The film's technical expertise is in service to a story that's all over the place. The extended comedy play when Peter invades the apartment of Mother Knuckles and her family seems starkly out of place in a horror thriller, as do certain scenes of agency underlings bickering over walkie talkie when they're bored with their duties. That's fine, though. They give the film some flavor. What's not fine is the absolute stupidity of the film's climax. When Peter and Gillian make it to the compound where Robin is being held, they find him after he has murdered his handler/lover by levitating her off the ground and spinning her to death. Robin himself lurks in the ballroom where this occurs, levitating casually in the air, well off the reservation Childress intends for him. Childress relents on his emnity with Peter and sends Peter into the belly of the beast to try to talk Robin down. Robin tackles his father in a rage, perhaps thinking his dad has betrayed him or perhaps because he's just a raging psychopath at this point, and they tumble out onto the roof where Robin dangles over the edge. Peter holds on to him for dear life, but Robin is still raging and he tries to kill his dad, who lets him go. He plummets to his death, followed by distraught Peter who has no more reason to live. Let's be blunt about this: this is stupid as hell. Robin has the power of levitation, of flight even. And he falls to his death? Really? The film follows this with a weird thing with Peter's eyes glowing in tandem with Gillian's eyes. Is he communicating with her? Possessing her a la Scanners? Lending her his power? I have no idea. We see those eyes again when Gillian, after refusing to be gaslit by Childress, telekinetically destroys him by blowing him into bloody bits. Whose vengeance is this? I don't know. It's all a muddle. The image of Cassavetes exploding at the end of the film is indelible, though, and the filmmakers know it. It is both an anticipation of the famous exploding head in Scanners and inferior to it. They captured the gag with multiple cameras just to make sure and damned if they don't linger on it in pornographic fascination. The money-shot nature of the gag tends to undermine it, but it's what anyone remembers if they've seen the film, so what the hell, eh?

-- Dataset excerpt --
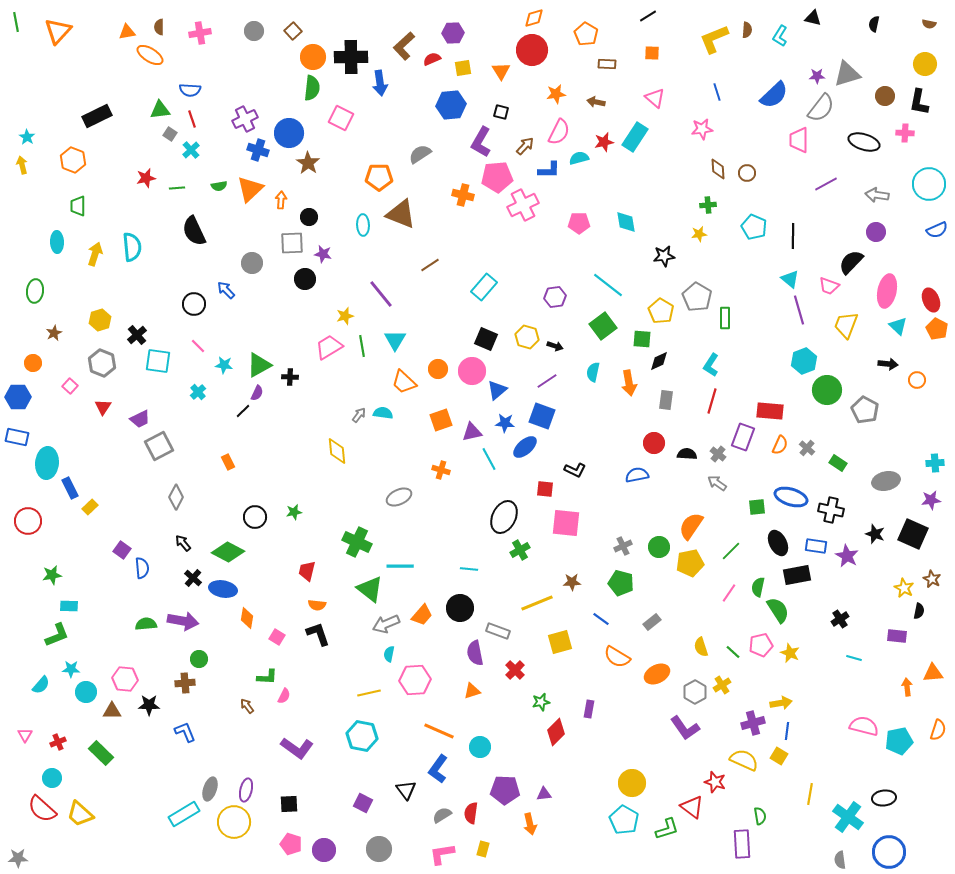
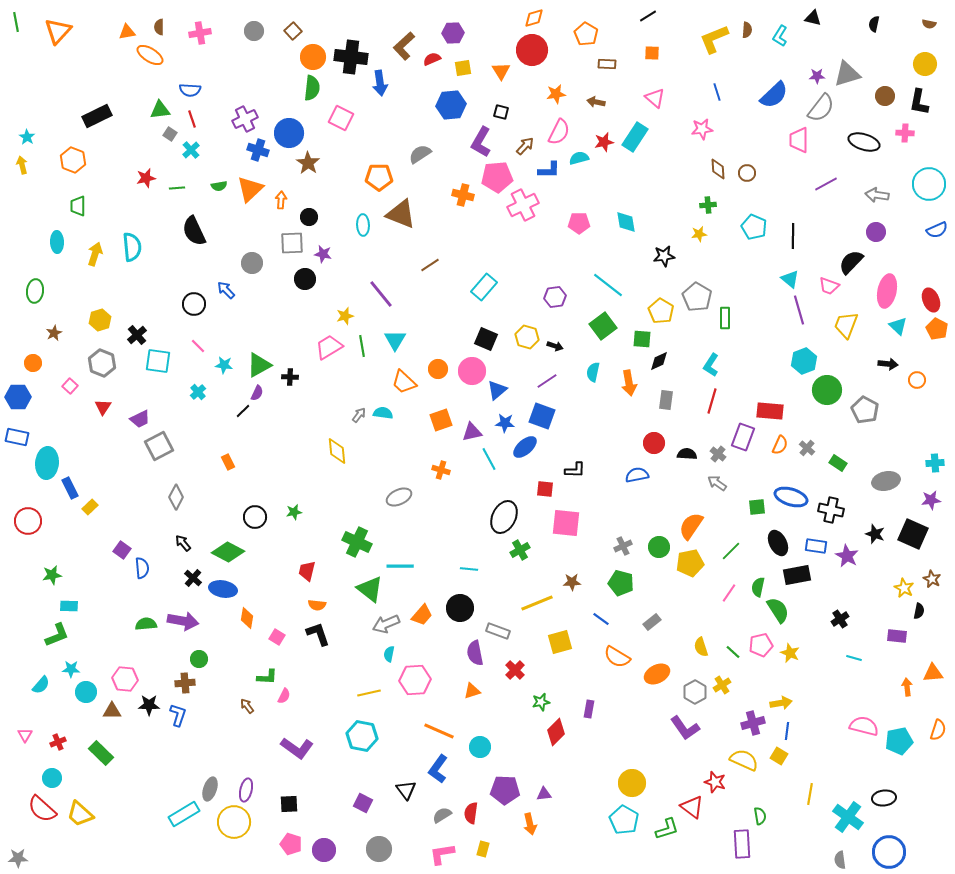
black cross at (351, 57): rotated 8 degrees clockwise
black L-shape at (575, 470): rotated 25 degrees counterclockwise
blue L-shape at (185, 732): moved 7 px left, 17 px up; rotated 40 degrees clockwise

-- Task --
Duplicate the film review word for word. None of the material has anything to do with the film review.

-- Expected output --
The film's technical expertise is in service to a story that's all over the place. The extended comedy play when Peter invades the apartment of Mother Knuckles and her family seems starkly out of place in a horror thriller, as do certain scenes of agency underlings bickering over walkie talkie when they're bored with their duties. That's fine, though. They give the film some flavor. What's not fine is the absolute stupidity of the film's climax. When Peter and Gillian make it to the compound where Robin is being held, they find him after he has murdered his handler/lover by levitating her off the ground and spinning her to death. Robin himself lurks in the ballroom where this occurs, levitating casually in the air, well off the reservation Childress intends for him. Childress relents on his emnity with Peter and sends Peter into the belly of the beast to try to talk Robin down. Robin tackles his father in a rage, perhaps thinking his dad has betrayed him or perhaps because he's just a raging psychopath at this point, and they tumble out onto the roof where Robin dangles over the edge. Peter holds on to him for dear life, but Robin is still raging and he tries to kill his dad, who lets him go. He plummets to his death, followed by distraught Peter who has no more reason to live. Let's be blunt about this: this is stupid as hell. Robin has the power of levitation, of flight even. And he falls to his death? Really? The film follows this with a weird thing with Peter's eyes glowing in tandem with Gillian's eyes. Is he communicating with her? Possessing her a la Scanners? Lending her his power? I have no idea. We see those eyes again when Gillian, after refusing to be gaslit by Childress, telekinetically destroys him by blowing him into bloody bits. Whose vengeance is this? I don't know. It's all a muddle. The image of Cassavetes exploding at the end of the film is indelible, though, and the filmmakers know it. It is both an anticipation of the famous exploding head in Scanners and inferior to it. They captured the gag with multiple cameras just to make sure and damned if they don't linger on it in pornographic fascination. The money-shot nature of the gag tends to undermine it, but it's what anyone remembers if they've seen the film, so what the hell, eh?